Work instruction: All of the data needs to be reproduced with no alterations.

Records from a dataset

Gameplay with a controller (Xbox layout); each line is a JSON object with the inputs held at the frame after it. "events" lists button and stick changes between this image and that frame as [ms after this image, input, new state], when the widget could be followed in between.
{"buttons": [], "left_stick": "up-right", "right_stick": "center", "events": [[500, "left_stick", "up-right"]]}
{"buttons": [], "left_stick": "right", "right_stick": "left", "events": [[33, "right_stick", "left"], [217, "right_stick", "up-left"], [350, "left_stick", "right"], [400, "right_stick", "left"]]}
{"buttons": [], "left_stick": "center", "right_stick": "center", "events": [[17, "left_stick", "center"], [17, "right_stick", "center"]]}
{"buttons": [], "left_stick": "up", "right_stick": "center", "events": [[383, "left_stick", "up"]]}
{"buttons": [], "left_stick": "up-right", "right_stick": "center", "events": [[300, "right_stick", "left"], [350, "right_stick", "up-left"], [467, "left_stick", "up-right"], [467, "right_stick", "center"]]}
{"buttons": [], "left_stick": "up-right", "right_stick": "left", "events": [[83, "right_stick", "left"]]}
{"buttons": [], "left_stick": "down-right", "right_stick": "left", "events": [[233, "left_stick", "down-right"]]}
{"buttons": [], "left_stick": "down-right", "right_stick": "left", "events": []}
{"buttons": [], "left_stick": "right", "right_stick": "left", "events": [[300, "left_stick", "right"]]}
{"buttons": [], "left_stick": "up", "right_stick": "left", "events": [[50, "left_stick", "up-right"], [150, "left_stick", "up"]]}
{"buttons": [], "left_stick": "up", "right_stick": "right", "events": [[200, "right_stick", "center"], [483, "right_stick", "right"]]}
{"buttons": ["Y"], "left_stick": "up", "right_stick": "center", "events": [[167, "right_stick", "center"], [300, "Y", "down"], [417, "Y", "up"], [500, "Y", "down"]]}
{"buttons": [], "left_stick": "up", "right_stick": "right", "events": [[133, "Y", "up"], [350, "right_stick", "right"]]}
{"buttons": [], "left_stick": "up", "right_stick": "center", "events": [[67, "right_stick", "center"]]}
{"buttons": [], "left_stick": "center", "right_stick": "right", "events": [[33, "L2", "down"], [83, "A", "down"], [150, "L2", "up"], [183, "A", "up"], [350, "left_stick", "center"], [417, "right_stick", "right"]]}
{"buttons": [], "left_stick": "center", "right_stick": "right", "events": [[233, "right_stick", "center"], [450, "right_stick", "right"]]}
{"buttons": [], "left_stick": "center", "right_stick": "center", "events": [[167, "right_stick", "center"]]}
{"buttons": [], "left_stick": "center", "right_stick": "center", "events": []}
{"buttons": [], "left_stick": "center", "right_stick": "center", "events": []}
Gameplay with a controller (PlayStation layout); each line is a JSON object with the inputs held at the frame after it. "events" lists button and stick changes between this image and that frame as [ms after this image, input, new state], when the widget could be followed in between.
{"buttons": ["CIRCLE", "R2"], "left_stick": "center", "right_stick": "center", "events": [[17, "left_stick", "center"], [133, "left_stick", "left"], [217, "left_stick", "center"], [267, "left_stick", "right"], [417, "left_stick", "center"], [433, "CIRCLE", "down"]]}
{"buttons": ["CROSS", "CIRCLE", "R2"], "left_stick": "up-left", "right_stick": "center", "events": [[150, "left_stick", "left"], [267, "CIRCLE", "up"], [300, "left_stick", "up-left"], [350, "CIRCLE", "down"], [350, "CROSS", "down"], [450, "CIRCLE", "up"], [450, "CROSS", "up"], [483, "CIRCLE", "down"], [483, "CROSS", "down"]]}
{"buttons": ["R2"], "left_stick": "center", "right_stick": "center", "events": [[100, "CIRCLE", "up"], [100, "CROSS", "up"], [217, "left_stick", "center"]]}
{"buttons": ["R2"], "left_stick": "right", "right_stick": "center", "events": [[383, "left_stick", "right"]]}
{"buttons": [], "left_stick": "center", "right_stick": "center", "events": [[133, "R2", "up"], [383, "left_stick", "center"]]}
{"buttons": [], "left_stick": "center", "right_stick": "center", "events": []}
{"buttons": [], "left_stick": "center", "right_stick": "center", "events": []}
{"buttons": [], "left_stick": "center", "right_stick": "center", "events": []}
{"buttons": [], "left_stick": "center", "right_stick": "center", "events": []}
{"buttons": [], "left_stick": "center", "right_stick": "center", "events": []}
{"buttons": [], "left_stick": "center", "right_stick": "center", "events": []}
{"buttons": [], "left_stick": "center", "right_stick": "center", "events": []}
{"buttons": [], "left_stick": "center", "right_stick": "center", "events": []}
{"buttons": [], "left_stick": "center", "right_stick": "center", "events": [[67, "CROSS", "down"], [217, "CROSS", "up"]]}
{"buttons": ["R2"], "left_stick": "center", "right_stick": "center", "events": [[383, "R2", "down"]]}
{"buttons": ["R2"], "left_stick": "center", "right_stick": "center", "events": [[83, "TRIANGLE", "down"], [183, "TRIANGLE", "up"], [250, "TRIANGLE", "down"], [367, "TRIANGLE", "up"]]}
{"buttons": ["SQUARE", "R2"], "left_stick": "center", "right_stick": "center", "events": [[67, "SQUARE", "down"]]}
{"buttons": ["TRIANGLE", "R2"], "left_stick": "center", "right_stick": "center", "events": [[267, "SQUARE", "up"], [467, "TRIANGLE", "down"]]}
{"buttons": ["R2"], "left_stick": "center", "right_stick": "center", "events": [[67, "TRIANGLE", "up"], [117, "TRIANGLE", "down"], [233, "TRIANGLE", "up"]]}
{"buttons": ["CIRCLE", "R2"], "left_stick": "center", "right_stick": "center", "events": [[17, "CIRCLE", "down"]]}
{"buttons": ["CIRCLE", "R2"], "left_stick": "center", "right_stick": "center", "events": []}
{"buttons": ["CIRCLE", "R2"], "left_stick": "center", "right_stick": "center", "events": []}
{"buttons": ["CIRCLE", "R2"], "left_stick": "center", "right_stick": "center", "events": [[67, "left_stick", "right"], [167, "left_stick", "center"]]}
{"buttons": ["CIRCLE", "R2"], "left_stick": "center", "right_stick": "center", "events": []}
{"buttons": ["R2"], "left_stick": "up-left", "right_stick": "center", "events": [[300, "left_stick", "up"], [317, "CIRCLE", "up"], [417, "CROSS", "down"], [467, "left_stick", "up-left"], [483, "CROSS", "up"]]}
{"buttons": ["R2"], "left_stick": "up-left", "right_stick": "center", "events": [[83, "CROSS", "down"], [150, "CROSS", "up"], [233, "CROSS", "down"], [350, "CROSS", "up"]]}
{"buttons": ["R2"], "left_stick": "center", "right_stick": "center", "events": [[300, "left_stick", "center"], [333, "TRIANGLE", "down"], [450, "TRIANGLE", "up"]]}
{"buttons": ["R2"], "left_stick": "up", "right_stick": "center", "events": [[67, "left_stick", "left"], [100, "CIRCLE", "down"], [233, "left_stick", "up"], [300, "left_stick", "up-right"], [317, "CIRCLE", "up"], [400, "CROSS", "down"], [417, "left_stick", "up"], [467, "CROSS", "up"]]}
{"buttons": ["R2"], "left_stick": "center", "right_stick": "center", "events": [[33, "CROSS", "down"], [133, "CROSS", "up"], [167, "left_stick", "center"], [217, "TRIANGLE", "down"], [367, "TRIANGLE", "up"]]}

Response to the task:
Gameplay with a controller (Xbox layout); each line is a JSON object with the inputs held at the frame after it. "events" lists button and stick changes between this image and that frame as [ms after this image, input, new state], when the widget could be followed in between.
{"buttons": [], "left_stick": "up-right", "right_stick": "center", "events": [[500, "left_stick", "up-right"]]}
{"buttons": [], "left_stick": "right", "right_stick": "left", "events": [[33, "right_stick", "left"], [217, "right_stick", "up-left"], [350, "left_stick", "right"], [400, "right_stick", "left"]]}
{"buttons": [], "left_stick": "center", "right_stick": "center", "events": [[17, "left_stick", "center"], [17, "right_stick", "center"]]}
{"buttons": [], "left_stick": "up", "right_stick": "center", "events": [[383, "left_stick", "up"]]}
{"buttons": [], "left_stick": "up-right", "right_stick": "center", "events": [[300, "right_stick", "left"], [350, "right_stick", "up-left"], [467, "left_stick", "up-right"], [467, "right_stick", "center"]]}
{"buttons": [], "left_stick": "up-right", "right_stick": "left", "events": [[83, "right_stick", "left"]]}
{"buttons": [], "left_stick": "down-right", "right_stick": "left", "events": [[233, "left_stick", "down-right"]]}
{"buttons": [], "left_stick": "down-right", "right_stick": "left", "events": []}
{"buttons": [], "left_stick": "right", "right_stick": "left", "events": [[300, "left_stick", "right"]]}
{"buttons": [], "left_stick": "up", "right_stick": "left", "events": [[50, "left_stick", "up-right"], [150, "left_stick", "up"]]}
{"buttons": [], "left_stick": "up", "right_stick": "right", "events": [[200, "right_stick", "center"], [483, "right_stick", "right"]]}
{"buttons": ["Y"], "left_stick": "up", "right_stick": "center", "events": [[167, "right_stick", "center"], [300, "Y", "down"], [417, "Y", "up"], [500, "Y", "down"]]}
{"buttons": [], "left_stick": "up", "right_stick": "right", "events": [[133, "Y", "up"], [350, "right_stick", "right"]]}
{"buttons": [], "left_stick": "up", "right_stick": "center", "events": [[67, "right_stick", "center"]]}
{"buttons": [], "left_stick": "center", "right_stick": "right", "events": [[33, "L2", "down"], [83, "A", "down"], [150, "L2", "up"], [183, "A", "up"], [350, "left_stick", "center"], [417, "right_stick", "right"]]}
{"buttons": [], "left_stick": "center", "right_stick": "right", "events": [[233, "right_stick", "center"], [450, "right_stick", "right"]]}
{"buttons": [], "left_stick": "center", "right_stick": "center", "events": [[167, "right_stick", "center"]]}
{"buttons": [], "left_stick": "center", "right_stick": "center", "events": []}
{"buttons": [], "left_stick": "center", "right_stick": "center", "events": []}
Gameplay with a controller (PlayStation layout); each line is a JSON object with the inputs held at the frame after it. "events" lists button and stick changes between this image and that frame as [ms after this image, input, new state], when the widget could be followed in between.
{"buttons": ["CIRCLE", "R2"], "left_stick": "center", "right_stick": "center", "events": [[17, "left_stick", "center"], [133, "left_stick", "left"], [217, "left_stick", "center"], [267, "left_stick", "right"], [417, "left_stick", "center"], [433, "CIRCLE", "down"]]}
{"buttons": ["CROSS", "CIRCLE", "R2"], "left_stick": "up-left", "right_stick": "center", "events": [[150, "left_stick", "left"], [267, "CIRCLE", "up"], [300, "left_stick", "up-left"], [350, "CIRCLE", "down"], [350, "CROSS", "down"], [450, "CIRCLE", "up"], [450, "CROSS", "up"], [483, "CIRCLE", "down"], [483, "CROSS", "down"]]}
{"buttons": ["R2"], "left_stick": "center", "right_stick": "center", "events": [[100, "CIRCLE", "up"], [100, "CROSS", "up"], [217, "left_stick", "center"]]}
{"buttons": ["R2"], "left_stick": "right", "right_stick": "center", "events": [[383, "left_stick", "right"]]}
{"buttons": [], "left_stick": "center", "right_stick": "center", "events": [[133, "R2", "up"], [383, "left_stick", "center"]]}
{"buttons": [], "left_stick": "center", "right_stick": "center", "events": []}
{"buttons": [], "left_stick": "center", "right_stick": "center", "events": []}
{"buttons": [], "left_stick": "center", "right_stick": "center", "events": []}
{"buttons": [], "left_stick": "center", "right_stick": "center", "events": []}
{"buttons": [], "left_stick": "center", "right_stick": "center", "events": []}
{"buttons": [], "left_stick": "center", "right_stick": "center", "events": []}
{"buttons": [], "left_stick": "center", "right_stick": "center", "events": []}
{"buttons": [], "left_stick": "center", "right_stick": "center", "events": []}
{"buttons": [], "left_stick": "center", "right_stick": "center", "events": [[67, "CROSS", "down"], [217, "CROSS", "up"]]}
{"buttons": ["R2"], "left_stick": "center", "right_stick": "center", "events": [[383, "R2", "down"]]}
{"buttons": ["R2"], "left_stick": "center", "right_stick": "center", "events": [[83, "TRIANGLE", "down"], [183, "TRIANGLE", "up"], [250, "TRIANGLE", "down"], [367, "TRIANGLE", "up"]]}
{"buttons": ["SQUARE", "R2"], "left_stick": "center", "right_stick": "center", "events": [[67, "SQUARE", "down"]]}
{"buttons": ["TRIANGLE", "R2"], "left_stick": "center", "right_stick": "center", "events": [[267, "SQUARE", "up"], [467, "TRIANGLE", "down"]]}
{"buttons": ["R2"], "left_stick": "center", "right_stick": "center", "events": [[67, "TRIANGLE", "up"], [117, "TRIANGLE", "down"], [233, "TRIANGLE", "up"]]}
{"buttons": ["CIRCLE", "R2"], "left_stick": "center", "right_stick": "center", "events": [[17, "CIRCLE", "down"]]}
{"buttons": ["CIRCLE", "R2"], "left_stick": "center", "right_stick": "center", "events": []}
{"buttons": ["CIRCLE", "R2"], "left_stick": "center", "right_stick": "center", "events": []}
{"buttons": ["CIRCLE", "R2"], "left_stick": "center", "right_stick": "center", "events": [[67, "left_stick", "right"], [167, "left_stick", "center"]]}
{"buttons": ["CIRCLE", "R2"], "left_stick": "center", "right_stick": "center", "events": []}
{"buttons": ["R2"], "left_stick": "up-left", "right_stick": "center", "events": [[300, "left_stick", "up"], [317, "CIRCLE", "up"], [417, "CROSS", "down"], [467, "left_stick", "up-left"], [483, "CROSS", "up"]]}
{"buttons": ["R2"], "left_stick": "up-left", "right_stick": "center", "events": [[83, "CROSS", "down"], [150, "CROSS", "up"], [233, "CROSS", "down"], [350, "CROSS", "up"]]}
{"buttons": ["R2"], "left_stick": "center", "right_stick": "center", "events": [[300, "left_stick", "center"], [333, "TRIANGLE", "down"], [450, "TRIANGLE", "up"]]}
{"buttons": ["R2"], "left_stick": "up", "right_stick": "center", "events": [[67, "left_stick", "left"], [100, "CIRCLE", "down"], [233, "left_stick", "up"], [300, "left_stick", "up-right"], [317, "CIRCLE", "up"], [400, "CROSS", "down"], [417, "left_stick", "up"], [467, "CROSS", "up"]]}
{"buttons": ["R2"], "left_stick": "center", "right_stick": "center", "events": [[33, "CROSS", "down"], [133, "CROSS", "up"], [167, "left_stick", "center"], [217, "TRIANGLE", "down"], [367, "TRIANGLE", "up"]]}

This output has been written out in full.